TEKS BACAAN
________________________________________
Nindira Aryudhani, S.Pi, M.Si
Indonesia adalah negara dengan kekayaan alam melimpah, tanah yang subur,
hutan yang luas dan hasil laut tiada banding. Sementara di dalam perut buminya
terkandung barang tambang, minyak dan gas alam dalam jumlah besar. Namun
menjadi sebuah ironi jika melihat keadaan penduduknya yang semakin miskin.
Menurut Biro Pusat Statistik (BPS), jumlah penduduk miskin di Indonesia pada
Maret 2011 mencapai 30,02 juta orang. Menurut laporan Asia Development Bank (ADB) 25/08/2011, kemiskinan di Indonesia
bertambah dibandingkan lima tahun lalu. Haruskah demikian yang terjadi?
Dalam konsep politik ekonomi dan kesejahteraan sebuah negara, pertanian
dipandang sebagai salah satu sumber ekonomi primer, disamping perindustrian,
perdagangan dan tenaga manusia (jasa) (Buku “Politik Ekonomi Islam”). 
Sebagai negara agraris, pertanian merupakan salah satu potensi sumber
daya Indonesia. Indonesia memiliki
potensi ketersediaan lahan yang cukup besar dan belum dimanfaatkan secara
optimal. Data dari kajian akademis yang dilaksanakan oleh Direktorat Jenderal
Pengelolaan Lahan dan Air, Kementerian Pertanian pada tahun 2006 memperlihatkan
bahwa total luas daratan Indonesia adalah sebesar 192 juta ha, terbagi atas 123
juta ha (64,6%)
________________________________________
CATATAN DATA

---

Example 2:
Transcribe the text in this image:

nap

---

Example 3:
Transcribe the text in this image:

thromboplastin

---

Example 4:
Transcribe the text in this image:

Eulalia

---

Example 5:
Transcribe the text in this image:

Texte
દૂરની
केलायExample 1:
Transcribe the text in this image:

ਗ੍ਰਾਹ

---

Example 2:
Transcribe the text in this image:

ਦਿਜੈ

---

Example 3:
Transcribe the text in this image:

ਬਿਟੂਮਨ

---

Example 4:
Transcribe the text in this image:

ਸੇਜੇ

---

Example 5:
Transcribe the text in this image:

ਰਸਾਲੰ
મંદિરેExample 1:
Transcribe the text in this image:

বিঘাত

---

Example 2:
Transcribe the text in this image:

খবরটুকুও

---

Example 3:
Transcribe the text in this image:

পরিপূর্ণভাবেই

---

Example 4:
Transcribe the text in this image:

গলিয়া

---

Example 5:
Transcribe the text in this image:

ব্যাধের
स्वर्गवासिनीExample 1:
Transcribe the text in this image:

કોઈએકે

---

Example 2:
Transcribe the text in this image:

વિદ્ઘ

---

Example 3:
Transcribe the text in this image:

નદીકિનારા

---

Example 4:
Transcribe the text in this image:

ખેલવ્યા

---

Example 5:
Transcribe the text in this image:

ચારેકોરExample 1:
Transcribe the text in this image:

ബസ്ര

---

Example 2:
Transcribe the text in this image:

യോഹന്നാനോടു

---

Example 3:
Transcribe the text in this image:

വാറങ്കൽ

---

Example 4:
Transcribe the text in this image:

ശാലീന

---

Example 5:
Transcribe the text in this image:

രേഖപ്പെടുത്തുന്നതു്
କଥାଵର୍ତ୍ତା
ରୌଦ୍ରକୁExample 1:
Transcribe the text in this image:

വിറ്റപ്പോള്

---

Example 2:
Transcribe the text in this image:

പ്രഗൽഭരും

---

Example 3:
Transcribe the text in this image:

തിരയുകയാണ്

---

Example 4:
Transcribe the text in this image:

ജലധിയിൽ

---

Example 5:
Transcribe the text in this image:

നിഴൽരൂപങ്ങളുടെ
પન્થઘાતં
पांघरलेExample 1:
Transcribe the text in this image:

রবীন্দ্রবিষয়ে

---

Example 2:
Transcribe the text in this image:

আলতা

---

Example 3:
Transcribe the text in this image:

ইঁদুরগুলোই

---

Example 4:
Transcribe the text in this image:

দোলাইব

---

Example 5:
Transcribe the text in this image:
________________________________________
PETUNJUK SOAL
Tuliskan kembali tanpa perubahan bagian teks bacaan tentang kemiskinan dan pertanian Indonesia yang diawali kata-kata "Nindira Aryudhani, S.Pi, M.Si" dan diakhiri kata-kata "demikian yang terjadi?".

HASIL PENGERJAAN
Nindira Aryudhani, S.Pi, M.Si
Indonesia adalah negara dengan kekayaan alam melimpah, tanah yang subur,
hutan yang luas dan hasil laut tiada banding. Sementara di dalam perut buminya
terkandung barang tambang, minyak dan gas alam dalam jumlah besar. Namun
menjadi sebuah ironi jika melihat keadaan penduduknya yang semakin miskin.
Menurut Biro Pusat Statistik (BPS), jumlah penduduk miskin di Indonesia pada
Maret 2011 mencapai 30,02 juta orang. Menurut laporan Asia Development Bank (ADB) 25/08/2011, kemiskinan di Indonesia
bertambah dibandingkan lima tahun lalu. Haruskah demikian yang terjadi?